A última manifestação popular feita no Brasil foi convocada com menos de 24 horas de antecedência. E foi uma manifestação significativa, embora a maioria das análises posteriores tenham insistido em ignorar que tenha ocorrido.
Na segunda feira, dia 9 de janeiro, em dezenas de cidades brasileiras, milhares de pessoas foram às ruas protestar contra a tentativa de golpe realizada pela extrema direita na tarde do dia anterior, 8 de janeiro, um domingo. Na maioria destas dezenas de cidades, a decisão por fazer a manifestação ocorreu no mesmo dia. Portanto, tivemos manifestações expressivas que foram convocadas algumas horas antes da sua realização. "Sem anistia" foi a palavra de ordem mais ouvida nas ruas, uma forma de manifestar o desejo popular de que todos os golpistas sejam punidos. Este fato deveria ser comemorado por todo o campo popular e por todas as autoridades do novo governo!
Mas parece que a maior parte do chamado campo democrático e popular, especialmente as direções das maiores organizações de massa, estão optando por deixar a disputa apenas no campo institucional. E tem até argumentos neste sentido, afirmando que: não podemos partir para o revanchismo; não podemos criar uma polarização nas ruas porque isso poderia dar pretexto para as forças armadas darem golpe; a extrema direita está armada e nós não, de sorte que seríamos massacrados; devemos confiar na capacidade de enfrentamento feito pelas instâncias do Estado; ...
É fato que autoridades do governo Lula e o próprio presidente têm tomado decisões importantes desde a tarde do dia 8 de janeiro. Tais decisões têm sido objeto de debate por diversos analistas e por milhares de militantes, uns apontando que são medidas insuficientes, outros exaltando o sucesso do enfrentamento ao golpe. Essa profusão de debates é unânime em afirmar que houve conivência ou mesmo participação ativa de policiais e de militares nas ações golpistas.

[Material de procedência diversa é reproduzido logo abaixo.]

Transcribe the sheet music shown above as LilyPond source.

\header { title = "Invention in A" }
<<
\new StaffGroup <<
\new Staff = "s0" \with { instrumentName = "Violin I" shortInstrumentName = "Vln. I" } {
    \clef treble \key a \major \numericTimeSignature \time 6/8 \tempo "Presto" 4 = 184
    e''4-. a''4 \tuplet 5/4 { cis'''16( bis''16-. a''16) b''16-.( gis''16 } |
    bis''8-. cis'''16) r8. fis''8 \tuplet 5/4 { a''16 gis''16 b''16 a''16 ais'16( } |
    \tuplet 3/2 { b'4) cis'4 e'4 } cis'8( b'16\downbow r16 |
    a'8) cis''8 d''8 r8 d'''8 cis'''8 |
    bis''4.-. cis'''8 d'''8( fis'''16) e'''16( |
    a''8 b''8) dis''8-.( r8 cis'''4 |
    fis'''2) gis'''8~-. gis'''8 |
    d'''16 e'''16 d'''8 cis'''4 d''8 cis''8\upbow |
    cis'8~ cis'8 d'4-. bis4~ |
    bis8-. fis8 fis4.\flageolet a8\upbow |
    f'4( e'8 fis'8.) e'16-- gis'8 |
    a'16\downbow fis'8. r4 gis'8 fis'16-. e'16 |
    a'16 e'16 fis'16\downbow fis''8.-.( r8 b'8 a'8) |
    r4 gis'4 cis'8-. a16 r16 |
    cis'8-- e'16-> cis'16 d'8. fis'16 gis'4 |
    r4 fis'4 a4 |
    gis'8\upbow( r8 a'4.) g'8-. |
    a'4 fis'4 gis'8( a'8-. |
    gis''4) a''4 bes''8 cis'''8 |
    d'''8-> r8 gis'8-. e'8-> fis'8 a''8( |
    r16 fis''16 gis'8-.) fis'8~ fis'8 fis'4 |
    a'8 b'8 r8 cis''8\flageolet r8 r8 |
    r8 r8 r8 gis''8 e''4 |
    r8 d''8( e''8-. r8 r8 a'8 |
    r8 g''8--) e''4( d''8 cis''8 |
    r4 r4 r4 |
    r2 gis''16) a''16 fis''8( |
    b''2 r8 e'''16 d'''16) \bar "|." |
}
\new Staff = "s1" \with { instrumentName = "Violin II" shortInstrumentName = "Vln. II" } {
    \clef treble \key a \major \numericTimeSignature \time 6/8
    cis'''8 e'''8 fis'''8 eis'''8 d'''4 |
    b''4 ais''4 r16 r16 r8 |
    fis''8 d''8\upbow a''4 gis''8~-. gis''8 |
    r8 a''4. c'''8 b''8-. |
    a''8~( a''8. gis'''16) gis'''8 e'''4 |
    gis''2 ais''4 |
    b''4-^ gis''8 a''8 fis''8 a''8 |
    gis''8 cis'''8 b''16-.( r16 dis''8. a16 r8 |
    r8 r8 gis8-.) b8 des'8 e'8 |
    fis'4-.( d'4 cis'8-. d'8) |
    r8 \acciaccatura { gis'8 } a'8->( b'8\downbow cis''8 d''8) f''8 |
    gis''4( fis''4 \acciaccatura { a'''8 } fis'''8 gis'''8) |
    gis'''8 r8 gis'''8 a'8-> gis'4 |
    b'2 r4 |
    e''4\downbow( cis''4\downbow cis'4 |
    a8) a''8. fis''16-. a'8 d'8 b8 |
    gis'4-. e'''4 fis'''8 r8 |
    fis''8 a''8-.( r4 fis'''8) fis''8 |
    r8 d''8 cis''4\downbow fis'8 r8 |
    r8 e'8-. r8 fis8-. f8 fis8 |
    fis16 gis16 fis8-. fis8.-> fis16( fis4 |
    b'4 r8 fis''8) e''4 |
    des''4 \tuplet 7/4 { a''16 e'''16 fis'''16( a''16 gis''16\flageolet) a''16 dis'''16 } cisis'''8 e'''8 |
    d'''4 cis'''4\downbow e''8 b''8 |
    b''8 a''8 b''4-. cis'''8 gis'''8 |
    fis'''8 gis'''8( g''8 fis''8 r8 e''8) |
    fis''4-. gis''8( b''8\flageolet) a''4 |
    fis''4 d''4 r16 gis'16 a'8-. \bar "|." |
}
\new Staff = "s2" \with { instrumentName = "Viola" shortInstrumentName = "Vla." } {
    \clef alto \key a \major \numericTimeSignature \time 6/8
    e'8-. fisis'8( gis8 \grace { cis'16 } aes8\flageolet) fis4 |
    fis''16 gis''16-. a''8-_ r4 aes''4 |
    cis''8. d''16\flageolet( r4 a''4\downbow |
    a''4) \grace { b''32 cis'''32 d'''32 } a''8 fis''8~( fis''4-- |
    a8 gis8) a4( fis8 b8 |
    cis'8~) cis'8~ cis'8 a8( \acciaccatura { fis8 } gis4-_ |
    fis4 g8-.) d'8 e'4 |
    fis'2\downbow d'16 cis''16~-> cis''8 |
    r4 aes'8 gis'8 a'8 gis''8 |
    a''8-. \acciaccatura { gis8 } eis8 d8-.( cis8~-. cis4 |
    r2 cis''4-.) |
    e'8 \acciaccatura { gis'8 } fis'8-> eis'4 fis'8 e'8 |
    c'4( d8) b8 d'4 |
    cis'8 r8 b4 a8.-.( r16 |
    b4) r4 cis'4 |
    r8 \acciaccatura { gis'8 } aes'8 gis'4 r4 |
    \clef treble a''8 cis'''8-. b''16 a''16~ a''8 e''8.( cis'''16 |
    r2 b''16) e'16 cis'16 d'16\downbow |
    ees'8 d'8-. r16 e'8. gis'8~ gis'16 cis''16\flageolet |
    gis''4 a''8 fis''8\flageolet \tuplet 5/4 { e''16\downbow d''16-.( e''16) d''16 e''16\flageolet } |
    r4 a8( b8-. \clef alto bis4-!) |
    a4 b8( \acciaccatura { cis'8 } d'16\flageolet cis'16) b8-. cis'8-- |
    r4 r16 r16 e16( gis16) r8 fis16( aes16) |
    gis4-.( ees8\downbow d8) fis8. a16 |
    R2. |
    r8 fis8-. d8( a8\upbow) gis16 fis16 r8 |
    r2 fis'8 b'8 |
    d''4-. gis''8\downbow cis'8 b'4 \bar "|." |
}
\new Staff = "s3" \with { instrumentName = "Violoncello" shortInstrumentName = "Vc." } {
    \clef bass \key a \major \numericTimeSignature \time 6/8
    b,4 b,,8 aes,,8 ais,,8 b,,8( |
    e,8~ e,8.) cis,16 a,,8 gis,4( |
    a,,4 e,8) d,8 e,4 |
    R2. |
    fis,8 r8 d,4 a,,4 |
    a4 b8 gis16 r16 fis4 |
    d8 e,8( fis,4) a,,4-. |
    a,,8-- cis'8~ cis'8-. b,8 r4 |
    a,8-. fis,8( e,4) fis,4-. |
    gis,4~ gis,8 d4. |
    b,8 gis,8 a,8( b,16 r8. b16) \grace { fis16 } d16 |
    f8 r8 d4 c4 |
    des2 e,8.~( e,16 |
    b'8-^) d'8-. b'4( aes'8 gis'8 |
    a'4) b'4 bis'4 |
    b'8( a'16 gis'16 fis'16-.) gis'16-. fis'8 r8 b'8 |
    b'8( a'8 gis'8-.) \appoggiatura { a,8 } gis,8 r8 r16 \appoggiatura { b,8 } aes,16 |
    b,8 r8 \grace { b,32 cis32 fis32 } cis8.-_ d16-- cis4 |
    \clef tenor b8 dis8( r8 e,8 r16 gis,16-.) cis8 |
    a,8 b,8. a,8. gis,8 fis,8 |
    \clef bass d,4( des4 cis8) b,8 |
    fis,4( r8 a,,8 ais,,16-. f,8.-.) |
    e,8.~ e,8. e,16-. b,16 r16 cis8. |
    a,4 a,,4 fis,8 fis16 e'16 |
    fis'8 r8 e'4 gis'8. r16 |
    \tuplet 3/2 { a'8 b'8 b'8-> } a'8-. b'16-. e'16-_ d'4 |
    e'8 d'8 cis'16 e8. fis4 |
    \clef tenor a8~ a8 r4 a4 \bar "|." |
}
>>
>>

As divergências aparecem quando se trata de opinar sobre qual o remédio eficaz para extinguir o risco de golpe, ou como acabar com a tutela militar secular em nosso país.
Todo este debate tem a sua importância, trás mais conhecimento e aprofunda entre a militância a reflexão sobre os problemas nacionais. Ajuda a constituir uma solidez maior de análise nos setores de esquerda, e, portanto, é também uma prática importante para o presente e para o futuro.
Mas é preciso registrar que todo este debate não tem abordado justamente o campo de atuação das forças populares: a importância de organizar e mobilizar a classe trabalhadora e todos os demais setores oprimidos para fazer frente à difícil conjuntura nacional.
Algumas autoridades dos poderes constituídos têm tomado decisões importantes e fortes, e sempre que for o caso, devemos aplaudir e apoiar. Mas um governo popular não se assegura por muito tempo e nem leva adiante uma política de ampliação dos direitos apenas com decisões palacianas, e todos os golpes já feitos pela direita em nosso país confirmam isso.
O principal general que podemos ter para enfrentar o golpe e os ataques da extrema direita é a organização e a mobilização popular. O trabalho permanente de disputa da opinião, de convencimento e de conscientização depende do esforço tático de mobilização para objetivos políticos claros. A melhor forma de convencer mais gente a se posicionar contra o golpe é o esforço para mobilizar contra o golpe.
Não se trata de revanchismo, nem de provocar a extrema direita, até porque o fascismo não precisa ser provocado para atacar, como, aliás, temos visto em abundância. E também não estamos chamando ninguém para a luta armada, eles é que têm nos ameaçado e agredido há tempos. Trata-se de dizer que nós não temos medo deles, trata-se de expressar nas ruas que somos de fato a maioria.
O processo de transformação social necessário para acabar com as injustiças em nosso país depende da soberania e do exercício do poder popular, e isso não sairá dos gabinetes, embora os gabinetes sejam importantes como instrumento e como suporte para as lutas populares. Só haverá emancipação do povo trabalhador brasileiro, só haverá justiça social se o povo se constituir como seu próprio general.
Não estamos defendendo uma tática espontânea e anárquica, e sim reiterando que o projeto popular só se mantém de pé se for permanentemente assegurado pela força da mobilização popular. A esquerda não pode negligenciar que a força das ruas é a principal ferramenta que um projeto popular pode ter enquanto não tiver seu próprio exército. Para assegurar condições de colocar em movimento a resistência popular de massas, as organizações populares e os amplos setores que defendem a democracia precisam se organizar em comitês permanentes contra o golpe. A defesa efetiva do governo e o avanço do projeto popular depende desta articulação política e orgânica.